### Fragmento del texto:
Ahora bien, es muy importante subrayar que hay muchos tipos de capitalismo. Hace sólo quince años era común distinguir entre los modelos “renano” y “japonés”, por ejemplo; ambos incidían mucho en la participación de los trabajadores en la gestión y en la producción, y combinaban una importante dimensión social con una no menos importante dimensión arancelaria, especialmente respecto a las importaciones. Por otro lado, la tónica de las grandes potencias capitalistas, hasta los años noventa, fue la de combinar un mercado irrestricto en el exterior con un mercado limitado hacia el interior; los Estados Unidos siguen conservando, aún hoy, serias restricciones a la importación de calzado o crudo, por ejemplo. En muchos países europeos, durante el siglo XX, esto tomó la forma de “capitalismo de Estado”: es el caso de la política económica de Hjalmar Schacht en Alemania, de los tecnócratas de Franco en España o de la Francia de De Gaulle. La clave del sistema reside en que el Estado se atribuye la potestad de limitar la circulación del capital hacia afuera como método de rentabilizar la producción desde dentro. Los resultados fueron excelentes en todos los casos, aunque cabe preguntarse si no se trata de sistemas necesariamente marcados por una fecha de caducidad: en la misma esencia del capitalismo parece estar la tendencia a saltar las fronteras nacionales en un momento u otro, y más temprano que tarde, para emanciparse de cualquier control político.

### Acción requerida:
Escribe la continuación del texto sobre los tipos de capitalismo, a partir de su última oración.

### Material proporcionado:
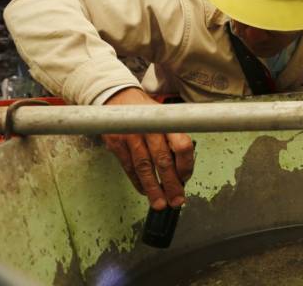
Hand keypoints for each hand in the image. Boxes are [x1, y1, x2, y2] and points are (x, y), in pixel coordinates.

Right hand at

### Respuesta del ejercicio:
Lo que estamos viviendo hoy –la globalización- es una fase nueva del capitalismo, no el único capitalismo posible. Empieza hacia los años ochenta, cuando el mercado mundial sufre una dura restricción (con los consiguientes problemas de deuda para los países pobres), y puede definirse como una huida hacia adelante en el sentido de que todo el truco, al final, consiste en eliminar cualquier tipo de barrera nacional para la circulación de los capitales, ya definidos como valores convencionales sin respaldo tangible. La producción se somete por entero a la circulación del capital y ésta, a su vez, se emancipa de cualquier tentación de “capitalismo de Estado”, por su naturaleza esencialmente transnacional. Este salto respondía a una necesidad objetiva, a saber: que los niveles de producción alcanzados por los países ricos hacían necesario superar el nivel nacional; pero junto a esa necesidad objetiva ha aparecido una realidad innecesaria, a saber, la emancipación completa del capital. Lo que hace que el sistema económico nos parezca hoy enloquecido es esa emancipación de cualesquiera herramientas de control tradicional: ni los trabajadores, ni las autoridades, ni las naciones pueden controlar su movimiento. Pero esta sensación no es imputable ni al derecho a la propiedad, ni al capitalismo genéricamente entendido, sino a la fase actual del capitalismo.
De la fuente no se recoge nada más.